Горчакову А. М., 21 апреля 1867*
119. А. М. ГОРЧАКОВУ 21 апреля 1867 г. Петербург
Vendredi. 21 avril 1867
J’ai appris hier, mon Prince, avec la plus grande satisfaction, que nous avons heureusement échappé à l’un des termes du dilemme que je posai l’autre jour, et que le voyage à Paris pourra être rangé* dans la catégorie des accidents. Et même il y a lieu à espérer maintenant que grâce à votre présence cela pourra être un heureux accident. Je ne saurai vous dire, mon Prince, combien, dans l’état déplorable de mes nerfs, cette incertitude m’avait maladivement préoccupé…
Merci, mon Prince, de votre aimable souvenir. Ma santé est toujours misérable, et je n’entrevois pas la fin de cette maudite réclusion…

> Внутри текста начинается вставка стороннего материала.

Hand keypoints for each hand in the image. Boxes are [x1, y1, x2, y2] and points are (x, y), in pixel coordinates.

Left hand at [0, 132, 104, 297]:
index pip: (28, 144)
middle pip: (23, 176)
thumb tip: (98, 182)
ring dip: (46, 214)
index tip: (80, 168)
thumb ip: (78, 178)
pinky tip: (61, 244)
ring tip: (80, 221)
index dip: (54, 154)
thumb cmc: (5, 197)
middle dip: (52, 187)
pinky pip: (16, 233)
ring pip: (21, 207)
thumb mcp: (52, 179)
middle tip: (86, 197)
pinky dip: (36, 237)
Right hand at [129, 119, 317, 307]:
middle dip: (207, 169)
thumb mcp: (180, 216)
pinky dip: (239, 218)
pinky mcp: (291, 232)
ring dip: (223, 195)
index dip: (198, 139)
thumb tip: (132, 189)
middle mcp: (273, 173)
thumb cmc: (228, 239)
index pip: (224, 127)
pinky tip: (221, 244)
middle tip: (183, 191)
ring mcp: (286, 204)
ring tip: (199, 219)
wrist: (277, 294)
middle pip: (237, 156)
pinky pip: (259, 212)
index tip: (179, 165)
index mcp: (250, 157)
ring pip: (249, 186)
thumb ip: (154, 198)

Mes hommages à Надежда Сергеевна*. Bienheureux les bien-portants puisqu’ils peuvent la voir!
A-t-elle déjà lu le nouveau roman de Tourguenieff?* — Voilà une lecture qu’elle saura goûter et apprécier.
T. Tutchef
Перевод
Пятница. 21 апреля 1867
С величайшим удовлетворением, дорогой князь, узнал я вчера, что одна из посылок дилеммы, предложенной мною намедни, благополучно отпала и что поездка в Париж решена*, так сказать, волею случая. Теперь даже есть основания надеяться, что благодаря вашему присутствию этот случай окажется счастливым. Вы же понимаете, дорогой князь, как при плачевном состоянии моих нервов меня мучила неопределенность…

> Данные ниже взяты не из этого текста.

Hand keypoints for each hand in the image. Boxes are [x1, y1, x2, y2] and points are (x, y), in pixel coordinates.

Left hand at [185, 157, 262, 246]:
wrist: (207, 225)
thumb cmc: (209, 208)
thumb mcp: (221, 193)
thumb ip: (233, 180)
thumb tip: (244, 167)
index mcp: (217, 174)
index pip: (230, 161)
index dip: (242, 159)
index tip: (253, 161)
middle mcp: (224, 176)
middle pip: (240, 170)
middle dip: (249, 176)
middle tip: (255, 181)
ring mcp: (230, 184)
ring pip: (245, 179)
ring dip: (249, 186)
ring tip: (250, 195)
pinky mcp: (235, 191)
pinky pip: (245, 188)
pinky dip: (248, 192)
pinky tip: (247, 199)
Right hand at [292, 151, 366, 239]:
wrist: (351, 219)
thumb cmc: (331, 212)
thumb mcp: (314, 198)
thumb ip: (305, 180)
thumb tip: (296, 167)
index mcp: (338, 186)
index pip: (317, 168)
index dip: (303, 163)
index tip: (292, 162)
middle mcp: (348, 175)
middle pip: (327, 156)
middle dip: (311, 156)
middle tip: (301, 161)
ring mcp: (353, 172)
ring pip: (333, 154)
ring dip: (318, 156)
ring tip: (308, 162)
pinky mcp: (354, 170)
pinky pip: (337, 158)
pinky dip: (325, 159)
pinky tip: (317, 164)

Спасибо, князь, что вы любезно обо мне помните. Здоровье мое по-прежнему никуда не годится, и я не предвижу конца этому проклятому затворничеству…

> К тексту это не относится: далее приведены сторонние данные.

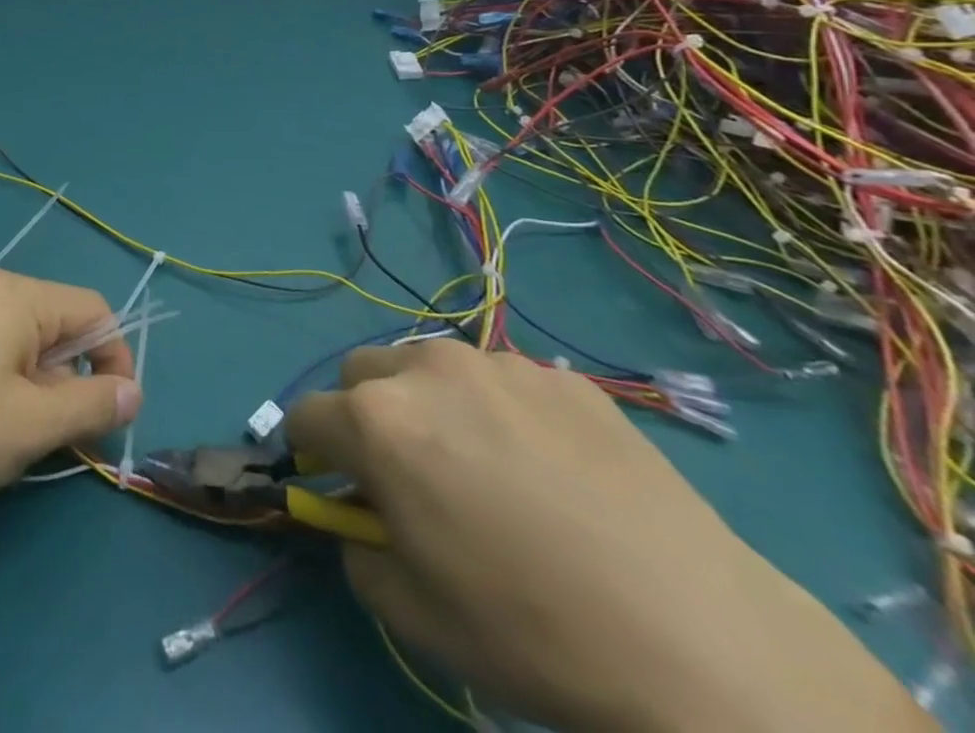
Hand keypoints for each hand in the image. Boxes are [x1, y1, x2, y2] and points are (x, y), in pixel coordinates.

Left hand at [0, 269, 142, 512]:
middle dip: (70, 380)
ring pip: (19, 341)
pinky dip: (1, 381)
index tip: (114, 415)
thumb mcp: (30, 424)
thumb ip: (91, 405)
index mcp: (16, 294)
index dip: (116, 360)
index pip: (93, 310)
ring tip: (14, 436)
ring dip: (35, 386)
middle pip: (55, 324)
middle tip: (58, 437)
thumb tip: (132, 392)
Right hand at [285, 339, 929, 732]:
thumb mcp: (413, 614)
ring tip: (488, 467)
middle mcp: (424, 370)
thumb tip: (358, 517)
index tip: (334, 483)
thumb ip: (357, 549)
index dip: (310, 452)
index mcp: (376, 421)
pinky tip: (553, 471)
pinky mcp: (562, 377)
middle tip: (411, 473)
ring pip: (429, 366)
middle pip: (360, 373)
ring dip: (431, 403)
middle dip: (365, 414)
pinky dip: (500, 411)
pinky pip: (502, 381)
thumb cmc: (533, 632)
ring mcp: (498, 365)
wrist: (705, 646)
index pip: (306, 415)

Передайте мой низкий поклон Надежде Сергеевне*. Блаженны здоровые, ибо им дано ее видеть!
Прочла ли она уже новый роман Тургенева?* — Вот чтение, которое она найдет приятным и сумеет по достоинству оценить.
Тютчев
Трубецкой Е. Э., 3 мая 1867*
120. Е. Э. ТРУБЕЦКОЙ 3 мая 1867 г. Петербург
Mercredi. 3 Mai
Merci, chère Princesse, de vos bonnes paroles, si douces et si pénétrantes, et puisse le Ciel vous garantir à jamais des douleurs que vous comprenez si bien dans les autres et auxquelles vous savez si bien sympathiser… Ma pauvre fille me charge de vous exprimer combien elle a été sensible à vos témoignages d’intérêt*.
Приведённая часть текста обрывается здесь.